Meta makes Pixel available and free of charge to businesses to embed in their sites. Pixel collects and sends site visitor data to Meta, and Meta can match this to a user’s profile on Facebook or Instagram, giving it much more insight into that user. There are also cases where Meta collects data about people who don’t even have Facebook or Instagram accounts. 

Some data, like a visitor’s IP address, is collected by Meta automatically. But developers can also set up Pixel to track what it calls events or various actions users take on the site. That may include links they click on or responses in forms they fill out, and it helps businesses better understand users or focus on specific behaviors or actions.

All this data can then be used to target ads at those people, or to create what’s known as “lookalike audiences.” This involves a business asking Meta to send ads to people who Meta believes are similar to its existing customers.

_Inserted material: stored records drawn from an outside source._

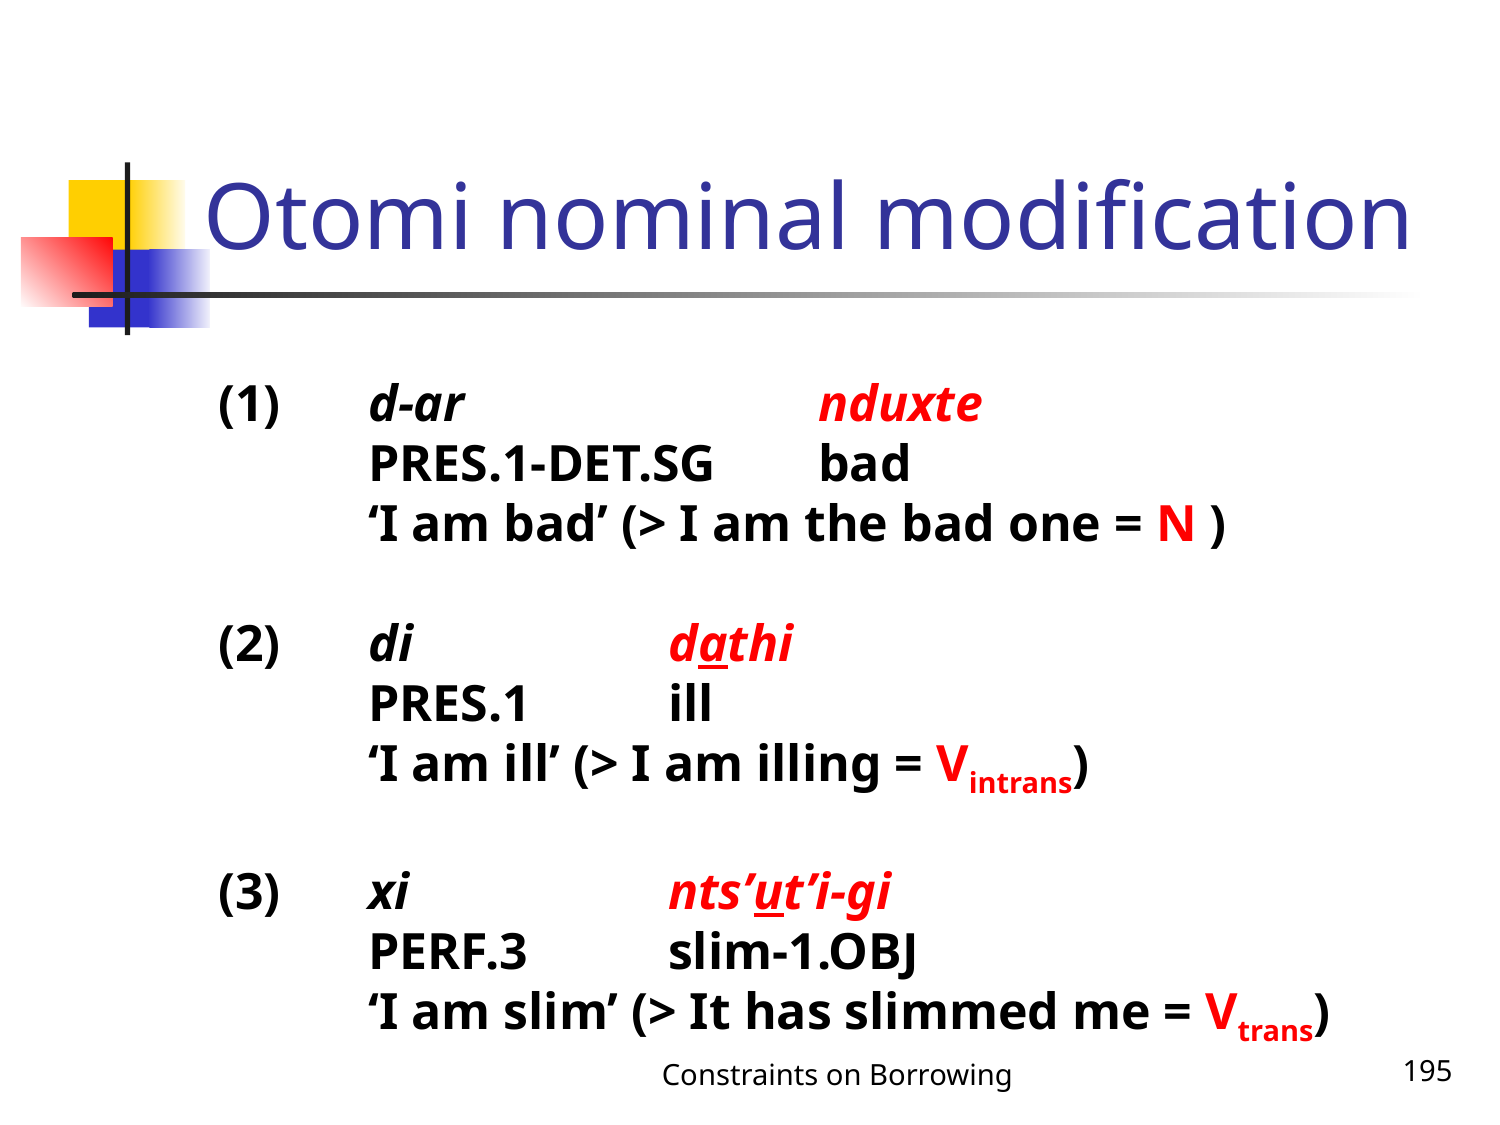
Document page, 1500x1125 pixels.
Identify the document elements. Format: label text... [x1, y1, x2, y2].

text_box (1) d-ar nduxte PRES.1-DET.SG bad ‘I am bad’ (> I am the bad one = N ) (2) di dathi PRES.1 ill ‘I am ill’ (> I am illing = Vintrans) (3) xi nts’ut’i-gi PERF.3 slim-1.OBJ ‘I am slim’ (> It has slimmed me = Vtrans) [203, 363, 1434, 1055]
footer Constraints on Borrowing [599, 1055, 1076, 1100]
title Otomi nominal modification [188, 34, 1468, 276]
slide_number 195 [1154, 1023, 1468, 1100]
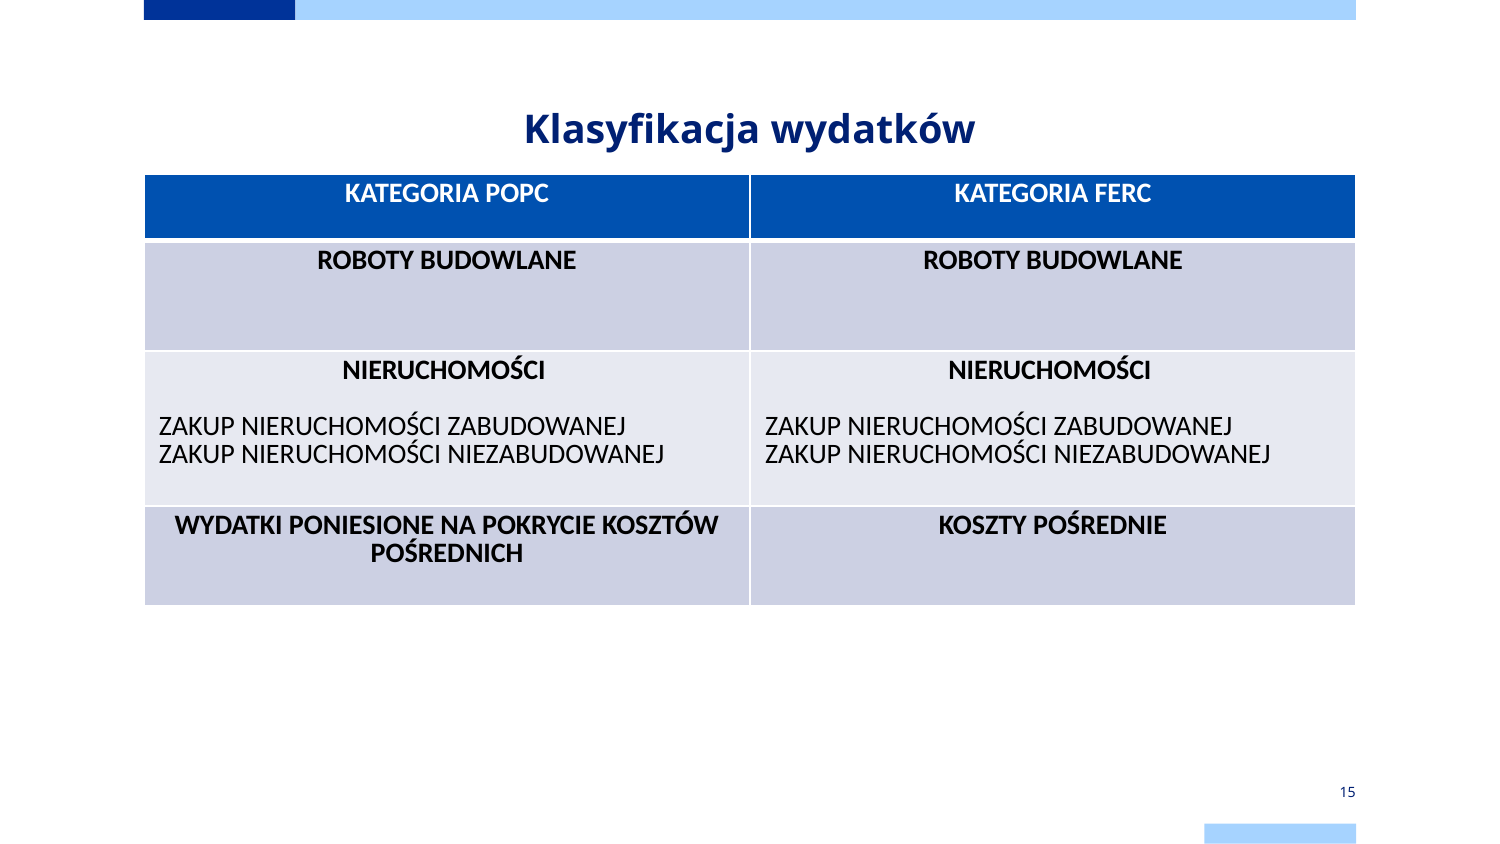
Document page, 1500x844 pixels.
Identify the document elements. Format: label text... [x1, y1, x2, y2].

table_cell KOSZTY POŚREDNIE [751, 507, 1355, 605]
table_header KATEGORIA POPC [145, 175, 749, 238]
table_header KATEGORIA FERC [751, 175, 1355, 238]
table_cell NIERUCHOMOŚCI ZAKUP NIERUCHOMOŚCI ZABUDOWANEJ ZAKUP NIERUCHOMOŚCI NIEZABUDOWANEJ [751, 352, 1355, 505]
table_cell ROBOTY BUDOWLANE [751, 243, 1355, 350]
table_cell ROBOTY BUDOWLANE [145, 243, 749, 350]
table_cell WYDATKI PONIESIONE NA POKRYCIE KOSZTÓW POŚREDNICH [145, 507, 749, 605]
table_cell NIERUCHOMOŚCI ZAKUP NIERUCHOMOŚCI ZABUDOWANEJ ZAKUP NIERUCHOMOŚCI NIEZABUDOWANEJ [145, 352, 749, 505]
slide_number 15 [1204, 783, 1356, 804]
title Klasyfikacja wydatków [143, 100, 1357, 173]
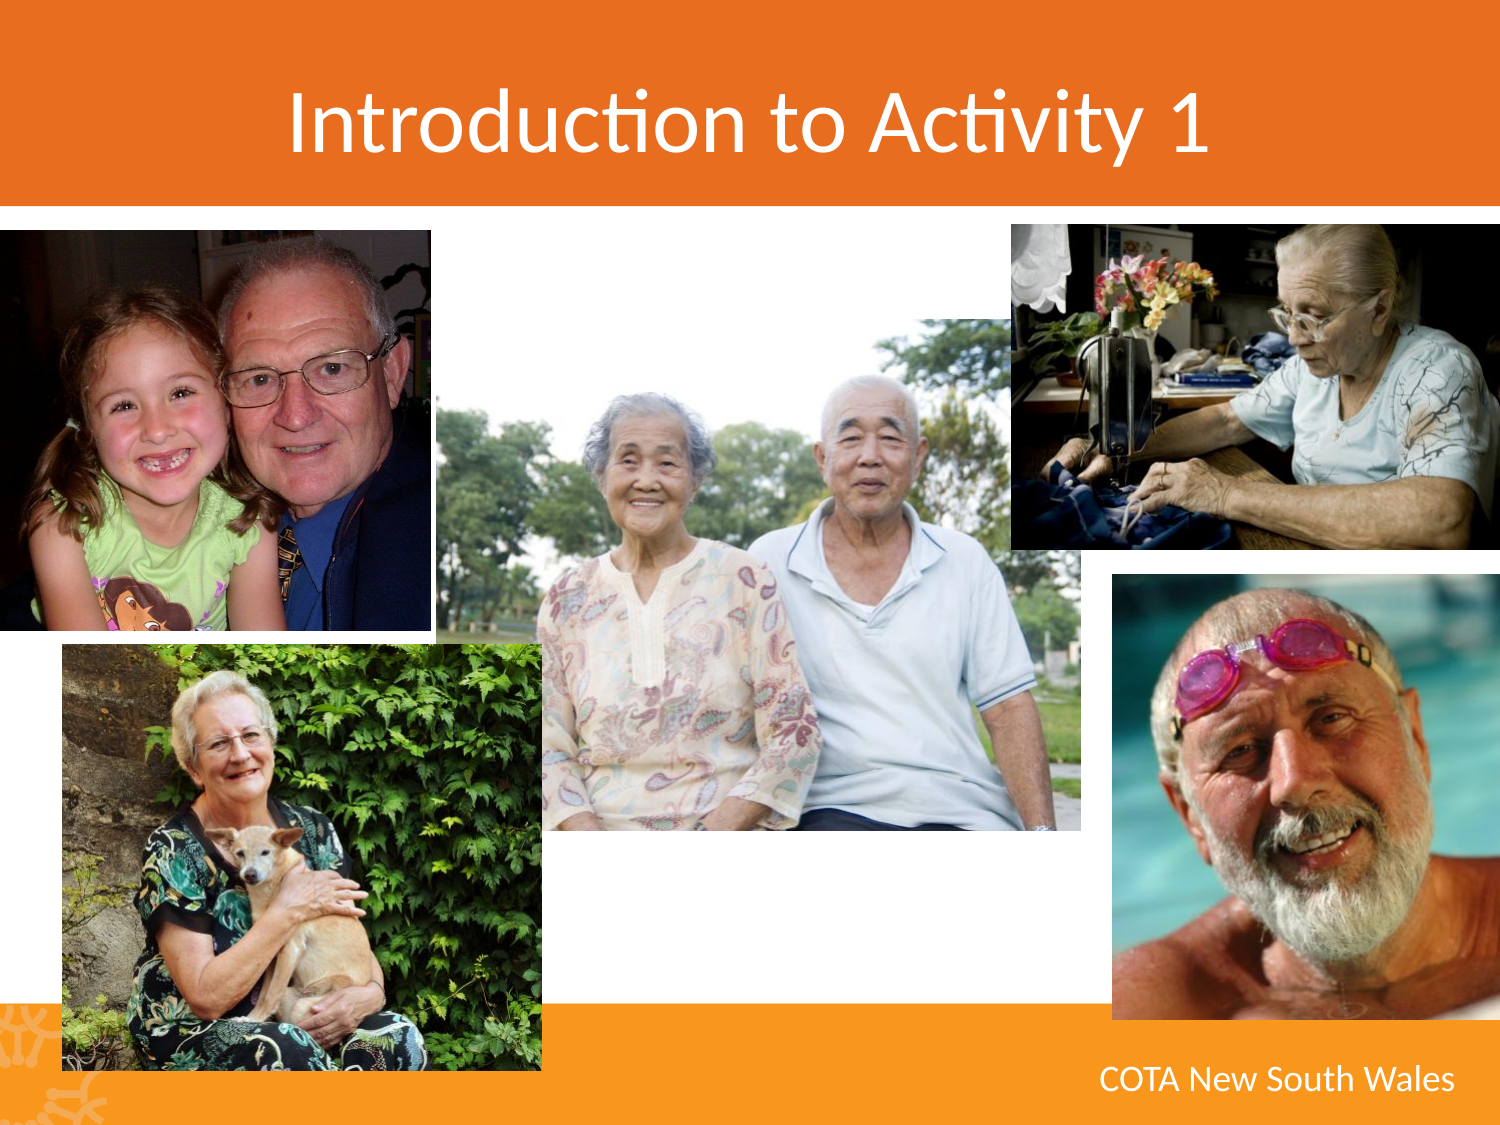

The more data Meta gets from businesses through those trackers, the better it should be able to target ads. Meta may also use that data to improve its own products and services, and businesses may use Pixel data for analytics to improve their products and services as well.

It’s a known fact, Meta has played an instrumental role in building the privacy-free, data-leaking online world we must navigate today. The tech giant offers a tracking system designed to suck up data from millions of sites and spin it into advertising gold, and it knows very well that there are many cases where the tool was implemented poorly at best and abused at worst.  

Are there any “safe spaces” on the internet anymore?